A Tama 38/1 project involves a contractor or developer strengthening the structure of an existing condominium building to withstand earthquakes, and in return is awarded development rights in the building. The contractor or developer then uses the additional development rights to add several additional units, including on the rooftop of the existing building, which they then proceed to sell to third parties. This raises the question: who owns the development rights?
The common (and erroneous) view is that development rights necessarily belong to the owners of units immediately under the roof. This stems from the assumption that only roof unit owners have the option of realizing rooftop development rights. However, court rulings have been very clear on this matter, stating that attaching the rooftop of a building to a certain unit does not automatically attribute the rooftop development rights to the same unit. For this to occur, the Bylaws must explicitly attribute the development rights to that particular unit. In the absence of such a provision, all condominium unit owners own the development rights.
Management of the condominium – Bylaws vs . Management Company
As stated above, the Bylaws also provide for the ongoing management and maintenance of the condominium. In recent years we have witnessed an increase in the number of condominiums electing to contract a management company. This isn’t surprising, given that condominiums are built as high-rise buildings, comprising many tenants as well as many common facilities, such as event space, underground parking, gym, bicycle and stroller storage spaces, etc.
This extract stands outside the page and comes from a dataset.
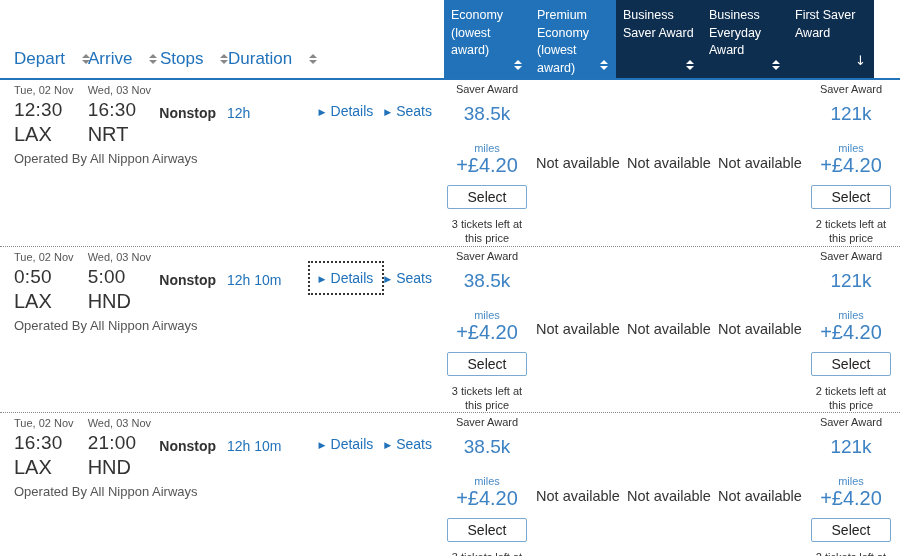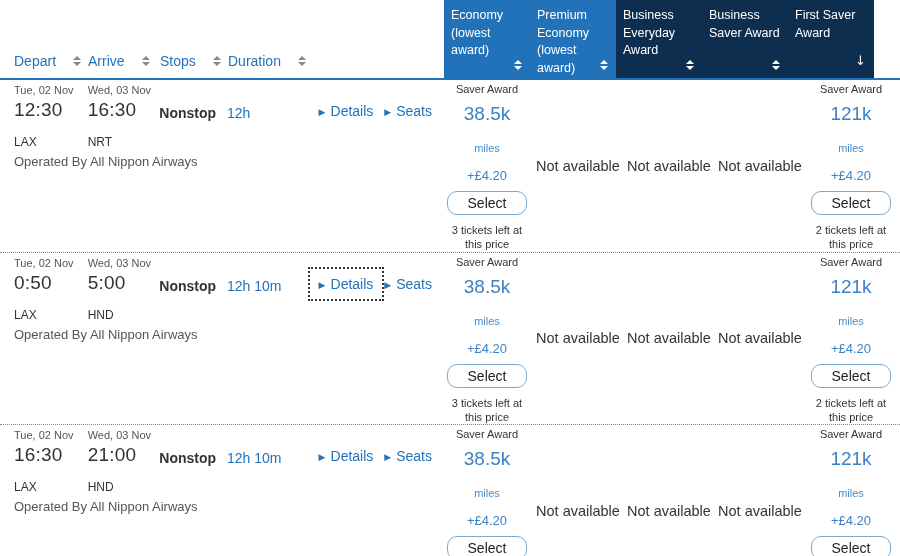"Business Everyday Award" div.fare-h { order: before "Business Saver Award" -> after "Business Saver Award" }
In order to make the ongoing management and maintenance of the condominium easier, tenants elect, through their Representative Body, to contract a third party to handle all such matters within the framework of a property management agreement.
The property management agreement outlines the powers and responsibilities of the property management company. Specific powers vary from one property to the next based on local needs, however it is fair to say that property management companies are generally given broad authority in connection with their ascribed duties. In practice, the entire section in the Bylaws which address the distribution of costs among unit owners (except particular cases) and the ongoing management of the property is delegated to the property management company. Consequently, property management companies are responsible, among others, for the ongoing management of the condominium, its maintenance, the maintenance of its shared facilities, such as elevators, parking space, and the likes, and even sets out guidelines in connection with using shared facilities, where such facilities exist.
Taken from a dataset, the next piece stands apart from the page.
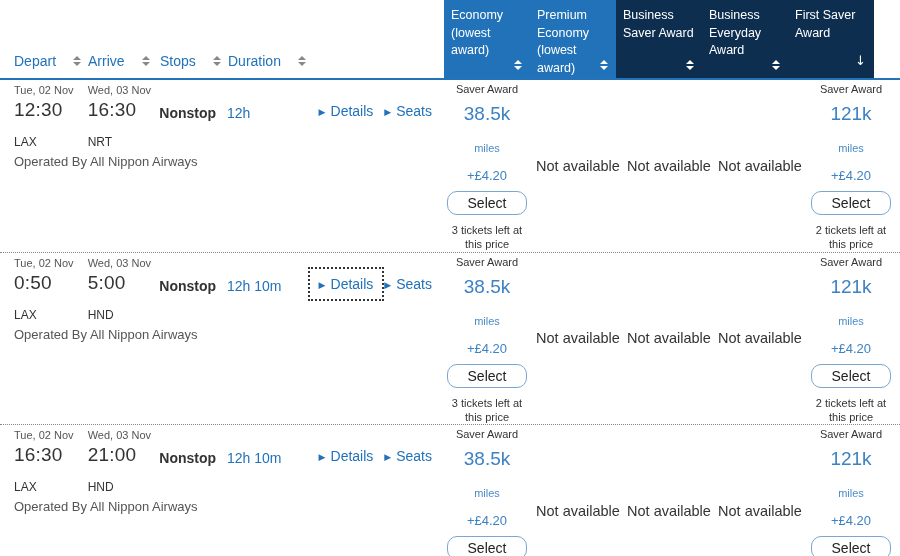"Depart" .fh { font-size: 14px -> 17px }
It should be stated, however, that the property management company is also subject to the Land Act and the Common or agreed-upon Bylaws, as they may apply. Therefore, in cases where the provisions of the management agreement contradict the provisions of the Bylaws, the Bylaws prevail.
It is worth stressing that, just like the Representative Body has appointed and hired the property management company, following a decision made by the unit owners’ general assembly, the power to decide to terminate the agreement with the property management company remains in the hands of unit owners. Similarly, unit owners may demand that the property management company change its course of action, for example in determining the mechanism of distributing costs.
Condominium Bylaws are unquestionably important. In the vast majority of cases, the Bylaws document outlines all rights and obligations, as well as other agreements, among unit owners in a condominium. This is further supported by the provisions of the Act, stipulating that any condominium shall be governed by Bylaws, be it agreed-upon Bylaws or Common Bylaws. Hence, unless they are amended, all current and future unit owners are bound by the Bylaws; any unit owner who seeks to protect their rights is advised to have them explicitly expressed in the Bylaws.